La politica europea con l’Ucraina sullo sfondo

Esteri.Il Consiglio Europeo, dicono i sacri testi, è composto dai capi di Stato o di Governo dei Paesi membri dell’Unione, dal presidente del Consiglio Europeo (Charles Michel, che presiede i lavori) e dal presidente della Commissione Europea (Ursula von der Leyen) che però non ha diritto di voto.

A questo gran convergere di presidenze, dicono gli statuti, è affidato un compito fondamentale: definire «le priorità e gli indirizzi politici fondamentali» dell’Unione Europea. Non è un caso, quindi, se questo Consiglio Europeo, l’ultimo dell’anno e il primo a cui partecipa la nostra premier Giorgia Meloni, si è aperto con la teleconferenza del presidente ucraino Zelensky. Dal 24 febbraio, primo giorno dell’invasione russa dell’Ucraina, la politica europea si definisce per l’atteggiamento assunto in quella crisi, che come sappiamo è di totale e incondizionato appoggio alla causa di Kiev. E questo è vero sotto ogni aspetto, dalle strategie politiche a quelle militari, dai rifornimenti energetici a quelli alimentari, dal controllo delle frontiere a quello dei flussi finanziari.

L’assunto generale è quello enunciato dallo stesso Zelensky quando, ai partner europei, ha detto che «l’obiettivo della Russia è molto oltre il nostro confine e la sovranità ucraina». Si può dubitarne ma è chiaro ed evidente che una buona parte dei Paesi Ue la pensa esattamente così e si regola di conseguenza. Prima del 24 febbraio non tutti credevano che si sarebbe finiti con una guerra aperta. E pochissimi, forse nessuno, immaginavano che un’eventuale guerra sarebbe durata più di un anno, come ormai è evidente. Il che significa che il Consiglio Europeo è chiamato a inventare le proprie politiche quasi di giorno in giorno, rispondendo a un’emergenza che svela sempre nuovi risvolti. È il secondo ribaltone drammatico che la storia contemporanea impone a questa generazione di politici europei: il Covid ha spazzato via l’architettura politico-economica che andava sotto il nome di «austerità», la guerra in Ucraina sessant’anni di distensione a Est e di equilibri forse un po’ ipocriti (pensiamo a quante se ne sono dette, negli ultimi mesi, contro Angela Merkel, la leader che aveva il rapporto più franco e profondo con Vladimir Putin) ma funzionali e proficui, perché il gas russo sicuro e a buon prezzo faceva comodo a tutti.

Alle due crisi consecutive l’Europa ha risposto chiudendosi a testuggine, come è più semplice fare di fronte a minacce che arrivano dall’esterno.
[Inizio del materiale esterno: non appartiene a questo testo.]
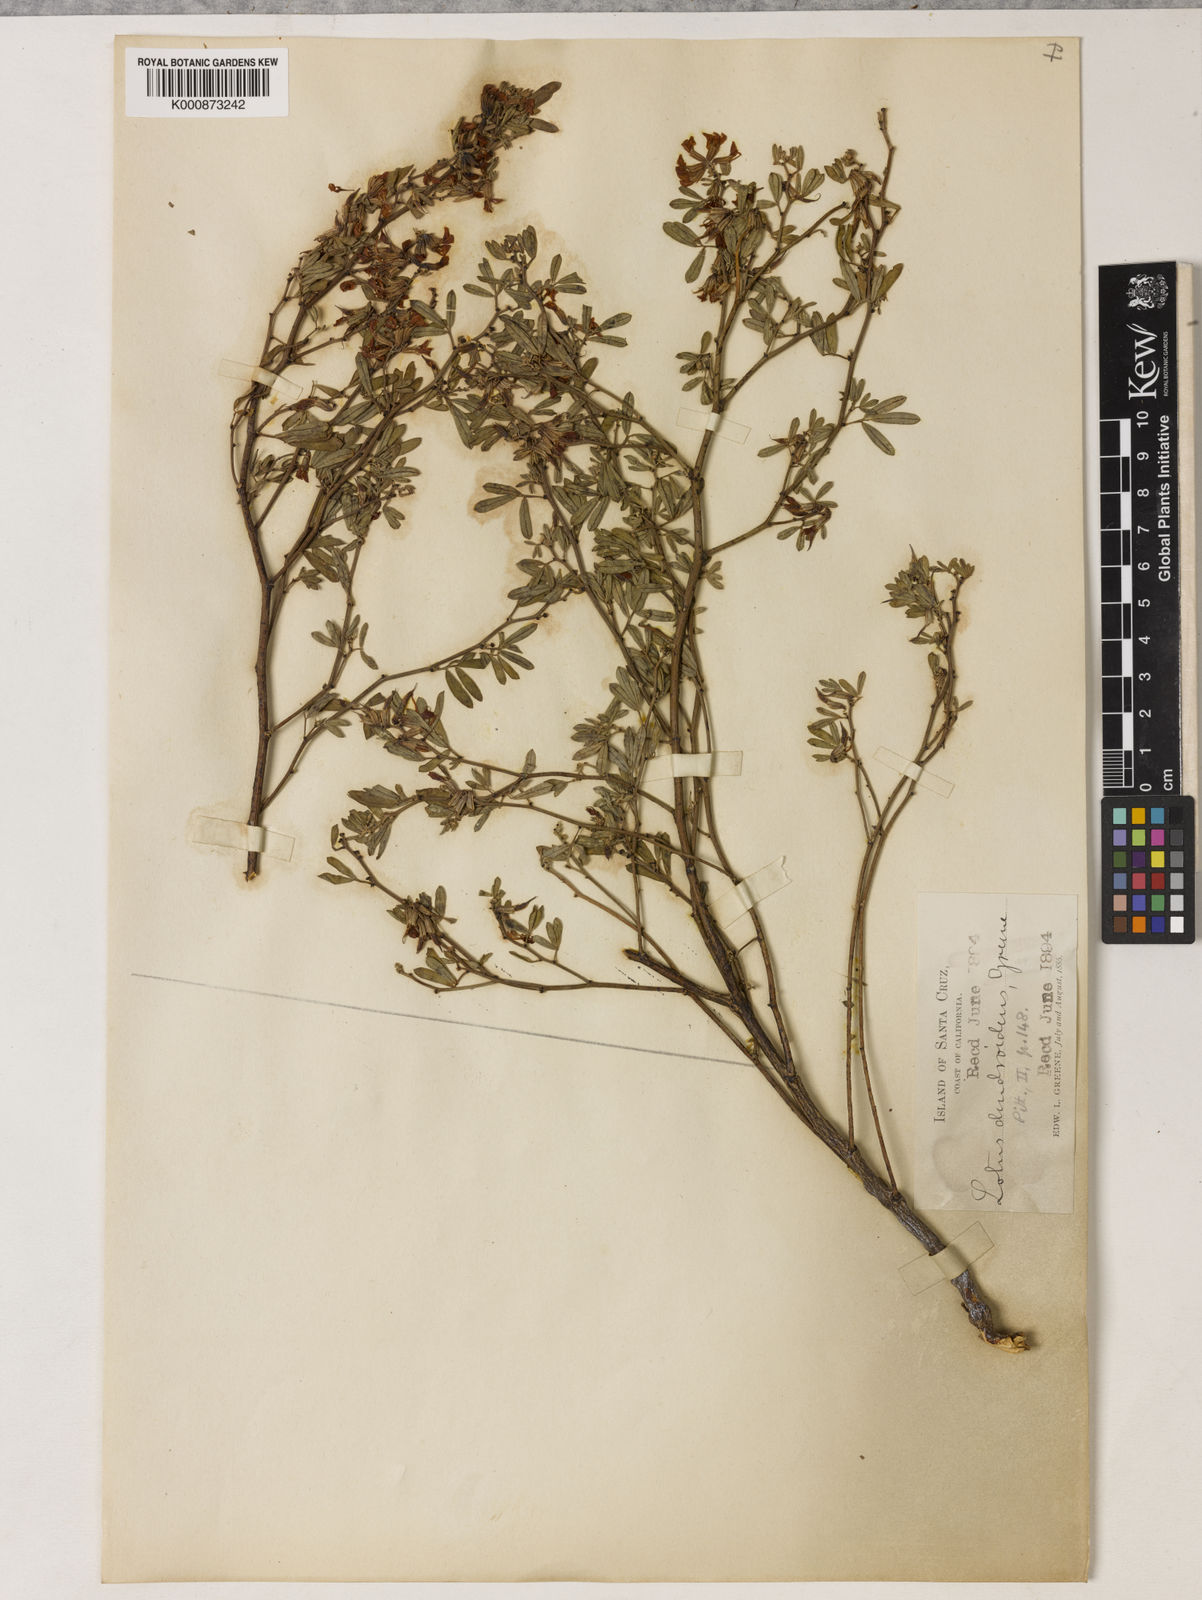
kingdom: Plantae
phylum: Tracheophyta
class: Magnoliopsida
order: Fabales
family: Fabaceae
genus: Acmispon
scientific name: Acmispon dendroideus
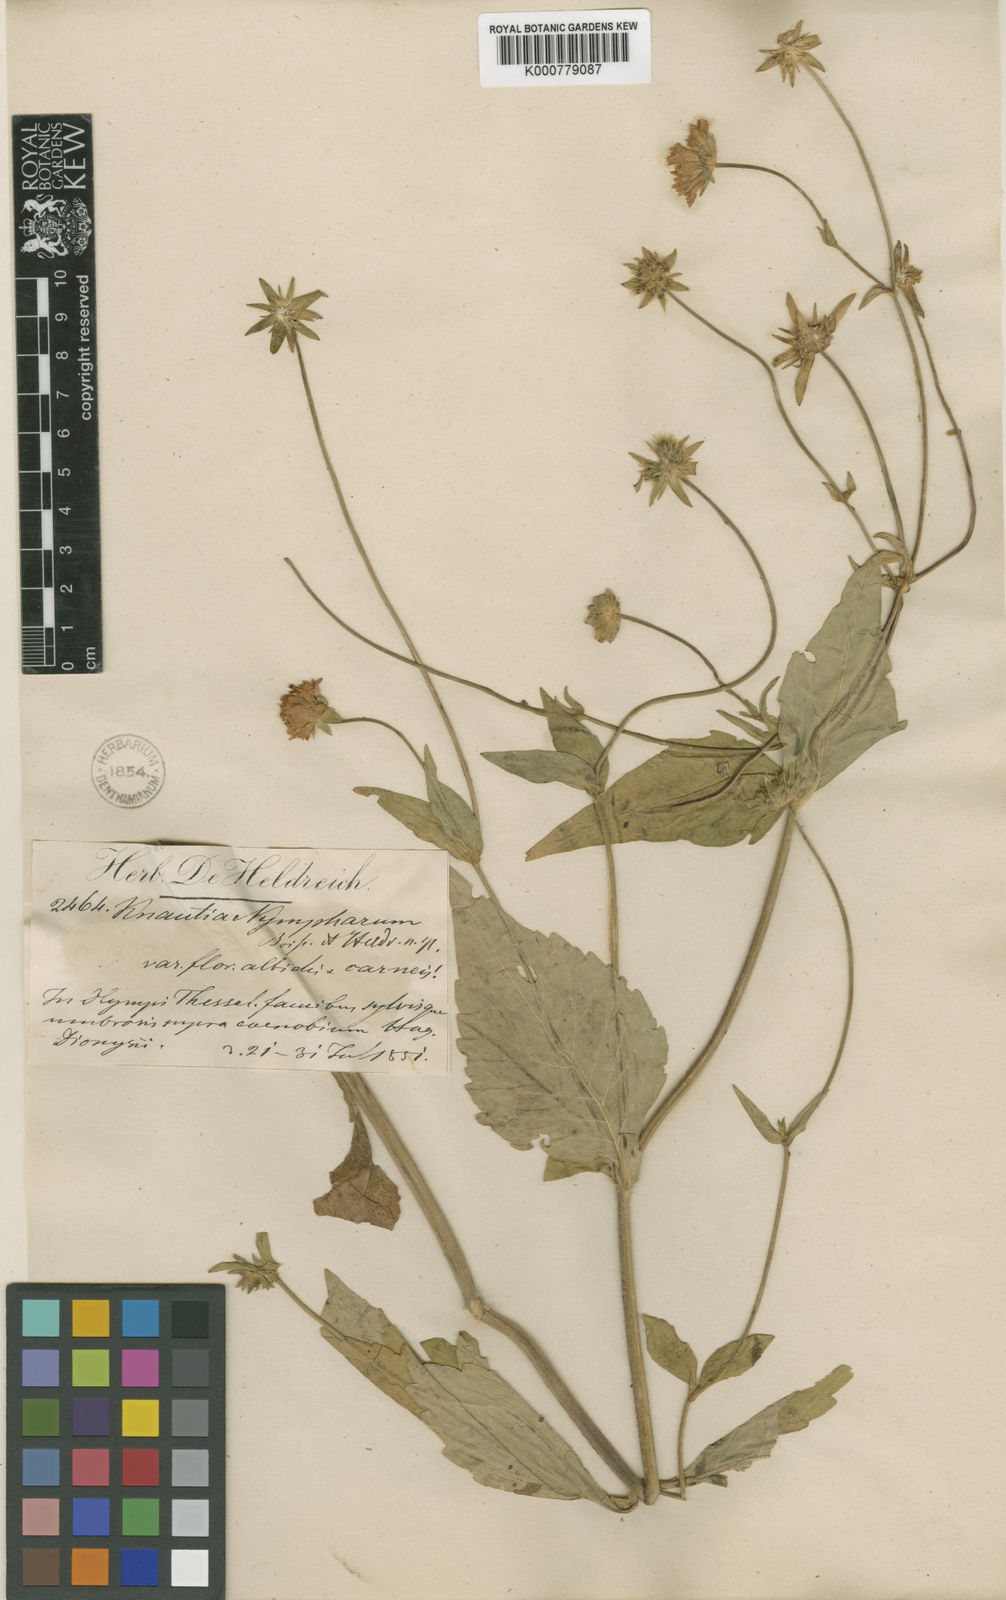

E dimenticando certe polemiche interne che solo un anno fa parevano dirimenti: chi ricorda più le minacce di espellere la Polonia, colpevole (allora) di violare alcuni dei sacri principi fondativi della Ue? E oggi, la riottosa Ungheria che critica le sanzioni contro Mosca non è trattata con una certa tolleranza, proprio in nome e per conto di un’unità di fondo che è meglio non incrinare?

Questo clima, inutile nasconderlo, aiuta anche l’inserimento nell’ambito europeo della nuova maggioranza che governa l’Italia e che Giorgia Meloni rappresenta al Consiglio Europeo. La diffidenza era palpabile (i sovranisti, gli antieuropeisti, quelli che ce l’hanno con i migranti…) e non si è ancora dispersa. Un buon passo avanti è stato fatto con il giudizio discretamente positivo che la Commissione Europea ha appena dato della manovra economica preparata dal Governo. Ma se, come dicevamo all’inizio, in questi mesi la politica europea è politica sull’Ucraina, Giorgia Meloni ha avuto buon fiuto nello schierarsi senza se e senza ma con l’Ucraina, fin dai tempi dell’opposizione al Governo Draghi. È questo il terreno su cui la Ue, non può accettare distinguo né, tantomeno, defezioni. Soprattutto nel momento in cui, avendo accentuato la dipendenza energetica dagli Usa, si trova sull’orlo di una guerra commerciale con gli Usa stessi, che hanno varato un piano da 370 miliardi di dollari (Inflation Reduction Act) di sussidi per le tecnologie a basse emissioni che rischia di bastonare l’industria europea.

Allineati e coperti, è il motto che l’Italia si trova volentieri ad adottare. Strategia non rinunciataria ma imposta dai tempi, e che può forse guadagnare a questo Governo qualche margine di manovra in più nei corridoi di Bruxelles.